TYR inhibitors(Hangzhou Normal University)

Tyrosinase is the key rate-limiting enzyme for melanin synthesis. The accumulation and excessive production of melanin lead to skin pigmentation. Therefore, tyrosinase is the target of tyrosinase inhibitors to control melanin synthesis. Only a few TYR inhibitors have been proven to be effective and safe to treat skin pigmentation. This highlights the importance of developing new tyrosinase inhibitors. Based on the reported tyrosinase inhibitors with phenylalanine structure, a series of novel phenylalanine derivatives were synthesized and investigated as mTYR inhibitors. The results demonstrated that most of these derivatives had more potent mTYR inhibitory activities than positive controls. Compound 3e was found to be the strongest inhibitor with an IC₅₀ value of 4.86 ± 0.026 μM. The Lineweaver-Burk plots of mTYR inhibition kinetics revealed that the selected compounds 2d and 3e were reversible and competitive inhibitors. In addition, molecular docking results of compounds 2d and 3e show they could compete with the substrate for the active center, including mTYR and hTYR. And the ADME prediction of selected derivatives assess the potential druglikeness. These results indicated that this class of compounds could be used as leads for developing new TYR inhibitors.

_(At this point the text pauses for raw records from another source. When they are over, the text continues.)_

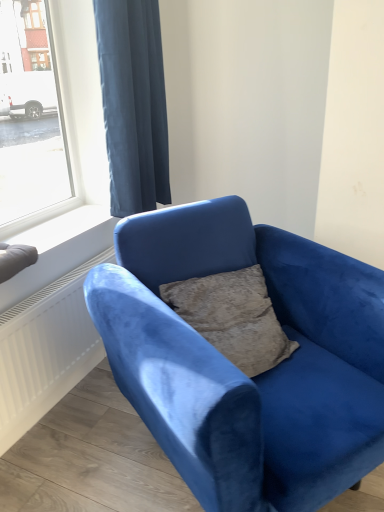
Question: Is dark blue fabric curtain at upper left at the left side of velvet blue couch at center?

Choices:
 (A) no
 (B) yes

Answer: (B)

Question: Is dark blue fabric curtain at upper left to the right of velvet blue couch at center from the viewer's perspective?

Choices:
 (A) no
 (B) yes

Answer: (A)

Question: Are dark blue fabric curtain at upper left and velvet blue couch at center located far from each other?

Choices:
 (A) yes
 (B) no

Answer: (B)

Question: Is dark blue fabric curtain at upper left closer to the viewer compared to velvet blue couch at center?

Choices:
 (A) yes
 (B) no

Answer: (B)

Question: From a real-world perspective, is dark blue fabric curtain at upper left positioned under velvet blue couch at center based on gravity?

Choices:
 (A) yes
 (B) no

Answer: (B)

Question: Can you confirm if dark blue fabric curtain at upper left is smaller than velvet blue couch at center?

Choices:
 (A) no
 (B) yes

Answer: (B)

Question: Does dark blue fabric curtain at upper left have a larger size compared to white smooth window sill at lower left?

Choices:
 (A) no
 (B) yes

Answer: (B)

Question: Is dark blue fabric curtain at upper left located outside white smooth window sill at lower left?

Choices:
 (A) yes
 (B) no

Answer: (A)

Question: Are dark blue fabric curtain at upper left and white smooth window sill at lower left beside each other?

Choices:
 (A) yes
 (B) no

Answer: (B)

Question: Can you confirm if dark blue fabric curtain at upper left is positioned to the right of white smooth window sill at lower left?

Choices:
 (A) yes
 (B) no

Answer: (A)

Question: Does dark blue fabric curtain at upper left have a greater width compared to white smooth window sill at lower left?

Choices:
 (A) yes
 (B) no

Answer: (B)

Question: Could you tell me if dark blue fabric curtain at upper left is facing white smooth window sill at lower left?

Choices:
 (A) yes
 (B) no

Answer: (B)

Question: Is velvet blue couch at center facing towards white smooth window sill at lower left?

Choices:
 (A) no
 (B) yes

Answer: (A)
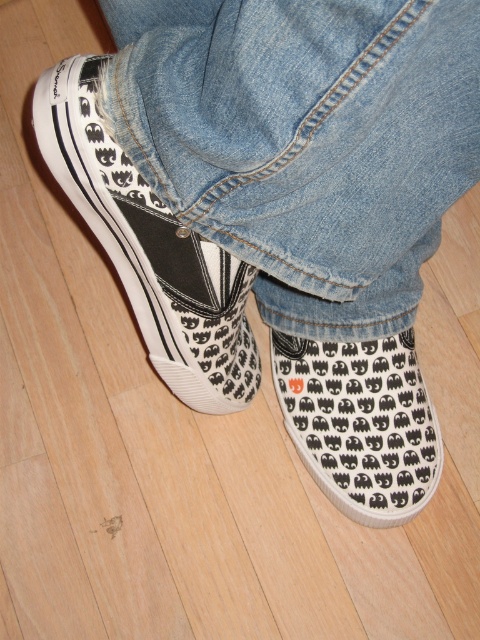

Natural phenolic compounds, such as anthocyanins and arbutin, have demonstrated significant potential as tyrosinase (TYR) inhibitors. However, the application of anthocyanins in biological systems is hindered by their instability under alkaline conditions, elevated temperatures, and light exposure. In contrast, arbutin exhibits superior stability while also functioning as a TYR inhibitor. To overcome these limitations, this study developed an Anthocyanin-α-Arbutin Co-amorphous (AAC) system aimed at enhancing both the stability of anthocyanins and their TYR inhibitory properties. Kinetic studies revealed that anthocyanins, arbutin, and AAC act as reversible mixed-type TYR inhibitors, with competitive inhibition as the predominant mechanism. Each compound exhibited distinct inhibition sites. Fluorescence analysis demonstrated that anthocyanins induce a fluorescence burst in TYR, likely attributed to Tyr residues, whereas α-arbutin and AAC enhance the fluorescence intensity of TYR. Moreover, α-arbutin and AAC were found to decrease the microenvironmental hydrophobicity surrounding tyrosine (Tyr) residues while increasing it around tryptophan (Trp) residues, suggesting potential conformational changes in tyrosinase. Molecular docking analysis indicated that hydrogen bonding and π-π stacking interactions occurred between anthocyanins and arbutin in the AAC system. Specifically, anthocyanins primarily interacted with TYR through π-π and π-alkyl interactions, while α-arbutin predominantly bound to TYR via hydrogen bonding. Consistent with the interaction study, α-arbutin was found to associate with tyrosinase mainly through hydrogen bonding and van der Waals forces. These findings provide novel insights into the interactions between anthocyanins and α-arbutin in the context of food science and lay a foundation for the development of innovative TYR inhibitors.